- REQUEST -
Looking at the data below, report how many lines contain "Custom", with no other words.

Stored items
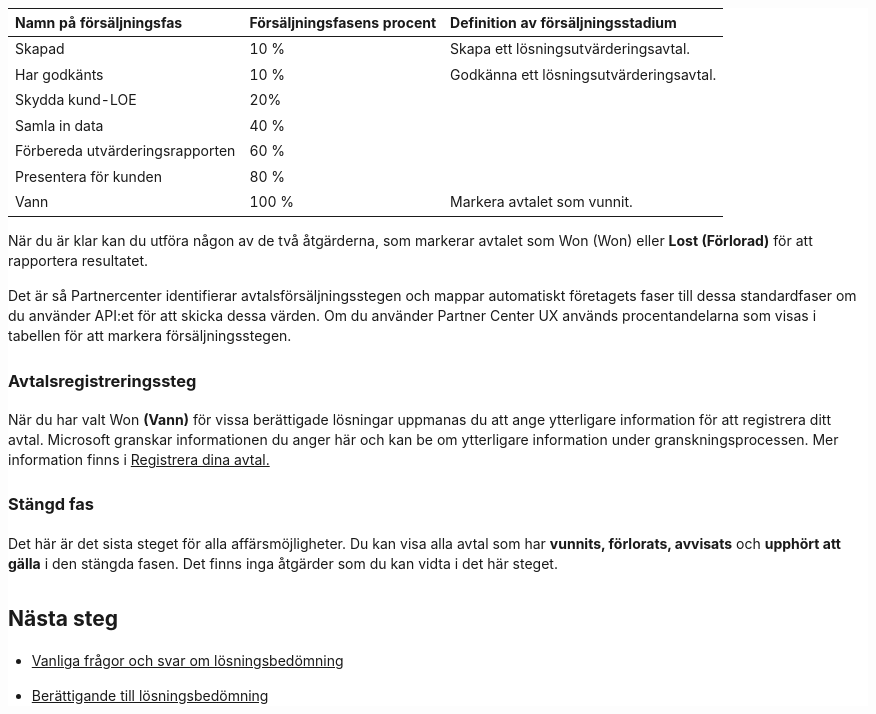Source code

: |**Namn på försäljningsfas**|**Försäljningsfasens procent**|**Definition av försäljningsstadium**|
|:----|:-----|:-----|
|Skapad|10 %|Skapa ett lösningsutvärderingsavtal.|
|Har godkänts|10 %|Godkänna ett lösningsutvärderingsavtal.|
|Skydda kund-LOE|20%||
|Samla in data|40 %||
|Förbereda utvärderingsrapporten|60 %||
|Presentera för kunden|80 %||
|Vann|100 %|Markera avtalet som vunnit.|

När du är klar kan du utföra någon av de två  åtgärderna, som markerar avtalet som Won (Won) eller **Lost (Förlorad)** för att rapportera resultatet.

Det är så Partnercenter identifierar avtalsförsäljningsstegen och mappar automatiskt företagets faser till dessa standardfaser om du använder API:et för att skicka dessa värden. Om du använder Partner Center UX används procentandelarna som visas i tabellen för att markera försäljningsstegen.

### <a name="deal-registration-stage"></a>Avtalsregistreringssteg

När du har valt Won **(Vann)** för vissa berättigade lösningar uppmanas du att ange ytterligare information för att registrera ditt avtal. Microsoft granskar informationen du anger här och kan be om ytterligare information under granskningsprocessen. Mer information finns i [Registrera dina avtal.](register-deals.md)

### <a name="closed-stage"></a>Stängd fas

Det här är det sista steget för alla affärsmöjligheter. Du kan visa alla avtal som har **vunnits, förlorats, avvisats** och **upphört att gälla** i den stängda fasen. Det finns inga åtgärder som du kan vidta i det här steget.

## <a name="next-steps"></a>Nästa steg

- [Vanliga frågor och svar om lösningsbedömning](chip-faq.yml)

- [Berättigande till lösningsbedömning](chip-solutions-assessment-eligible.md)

...

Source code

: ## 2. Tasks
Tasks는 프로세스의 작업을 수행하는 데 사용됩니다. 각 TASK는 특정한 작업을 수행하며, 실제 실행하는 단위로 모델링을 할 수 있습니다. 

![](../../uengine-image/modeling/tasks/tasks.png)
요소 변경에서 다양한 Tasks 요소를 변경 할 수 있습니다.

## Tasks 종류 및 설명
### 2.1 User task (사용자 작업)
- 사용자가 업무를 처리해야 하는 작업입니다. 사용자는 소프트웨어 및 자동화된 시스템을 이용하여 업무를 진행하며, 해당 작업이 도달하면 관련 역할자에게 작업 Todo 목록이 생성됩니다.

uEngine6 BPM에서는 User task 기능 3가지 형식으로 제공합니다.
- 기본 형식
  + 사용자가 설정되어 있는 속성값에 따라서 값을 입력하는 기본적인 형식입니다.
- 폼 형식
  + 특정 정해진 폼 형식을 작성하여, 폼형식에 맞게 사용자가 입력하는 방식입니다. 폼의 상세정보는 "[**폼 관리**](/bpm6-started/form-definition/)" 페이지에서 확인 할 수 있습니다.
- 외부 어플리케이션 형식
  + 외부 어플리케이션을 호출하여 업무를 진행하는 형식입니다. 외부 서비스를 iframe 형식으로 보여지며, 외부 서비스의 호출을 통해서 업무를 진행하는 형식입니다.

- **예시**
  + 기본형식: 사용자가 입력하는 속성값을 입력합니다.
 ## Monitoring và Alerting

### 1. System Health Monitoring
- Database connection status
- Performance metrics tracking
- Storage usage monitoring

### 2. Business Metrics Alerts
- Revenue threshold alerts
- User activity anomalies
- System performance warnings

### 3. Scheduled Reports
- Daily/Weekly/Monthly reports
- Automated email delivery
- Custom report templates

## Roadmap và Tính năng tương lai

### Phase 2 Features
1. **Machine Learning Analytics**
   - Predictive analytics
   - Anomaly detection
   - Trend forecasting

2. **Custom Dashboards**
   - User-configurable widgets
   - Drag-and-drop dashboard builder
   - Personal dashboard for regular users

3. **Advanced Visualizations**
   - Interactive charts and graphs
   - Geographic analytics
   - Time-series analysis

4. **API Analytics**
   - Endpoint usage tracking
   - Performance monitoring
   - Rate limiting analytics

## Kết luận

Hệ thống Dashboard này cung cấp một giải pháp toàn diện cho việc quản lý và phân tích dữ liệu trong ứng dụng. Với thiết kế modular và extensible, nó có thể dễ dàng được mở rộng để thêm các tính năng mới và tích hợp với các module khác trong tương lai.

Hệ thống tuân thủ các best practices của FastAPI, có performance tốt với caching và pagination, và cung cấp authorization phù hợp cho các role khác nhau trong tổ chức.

- ANSWER -
2